**EXERCISE DETAILS:**
Please write out the entire listing below exactly, excluding its pictures.
-- Opening Marker --
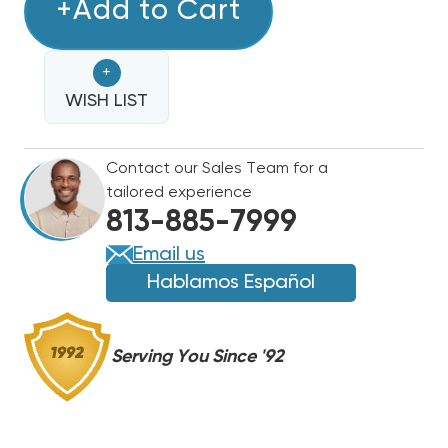
BARD
+Add to Cart
BARD
ADVANCED
ADVANCED
SOLID
SOLID
+
STATE
STATE
DUAL
WISH LIST
DUAL
UNIT
UNIT
LEAD/LAG
LEAD/LAG
Contact our Sales Team for a
CONTROLLER
CONTROLLER
tailored experience
MC4002
MC4002
813-885-7999
Email us
Hablamos Español
Serving You Since '92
-- Closing Marker --
**SOLUTION TO THIS TASK:**
BARD
+Add to Cart
BARD
ADVANCED
ADVANCED
SOLID
SOLID
+
STATE
STATE
DUAL
WISH LIST
DUAL
UNIT
UNIT
LEAD/LAG
LEAD/LAG
Contact our Sales Team for a
CONTROLLER
CONTROLLER
tailored experience
MC4002
MC4002
813-885-7999
Email us
Hablamos Español
Serving You Since '92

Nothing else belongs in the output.